Stimmt nicht. Die Trägheit des Tankers beim Manövrieren und Bremsen ist ja sprichwörtlich, und der Volksmund neigt, wie wir wissen, zu Übertreibungen. Und sicherlich wird die Weisheit auch in so manchem Managementseminar zur Illustration der Unbeweglichkeit großer Organisationen verwendet.
Kapitän Michael Oberländer, der sich beim Germanischen Lloyd speziell mit Schiffssicherheit beschäftigt, rückt die Sache gerade: Es gibt eine Bestimmung der internationalen Schifffahrtsorganisation IMO, nach der jeder Tanker bei der Probefahrt nachweisen muss, dass er innerhalb von 15 Schiffslängen zum Stehen kommt, wenn der «Gashebel», der bei Schiffen Maschinentelegraf genannt wird, von «voll voraus» auf «voll zurück» gestellt wird. Bei sehr großen Schiffen kann der Flaggenstaat eine Stoppstrecke von bis zu 20 Schiffslängen genehmigen. Für 300-Meter-Supertanker heißt das also: Der Bremsweg ist höchstens sechs Kilometer lang. Das ist allerdings immer noch eine ziemlich lange Strecke.
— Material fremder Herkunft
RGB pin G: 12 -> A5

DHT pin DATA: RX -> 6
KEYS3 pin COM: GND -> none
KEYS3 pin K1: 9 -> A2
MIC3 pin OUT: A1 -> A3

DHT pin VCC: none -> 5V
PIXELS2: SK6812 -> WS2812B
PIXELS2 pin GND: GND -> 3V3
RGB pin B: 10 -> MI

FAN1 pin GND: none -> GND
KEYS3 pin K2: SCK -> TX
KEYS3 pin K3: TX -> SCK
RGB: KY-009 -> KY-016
Allerdings ist diese Art zu bremsen kein Standardmanöver. Das Schiff würde dabei nämlich nicht «in der Spur» bleiben, sondern allmählich von der Kurslinie abweichen. Außerdem gibt es – jedenfalls wenn genügend Platz ist, also auf offener See – eine effektivere Methode, den Zusammenstoß mit einem Hindernis zu vermeiden: Man wirft das Ruder herum. Der Wendekreis eines Tankers liegt nämlich bei maximal fünf Schiffslängen. Der Kapitän muss also keinesfalls tatenlos zusehen, wenn vor ihm ein Eisberg oder ein anderes Hindernis auftaucht.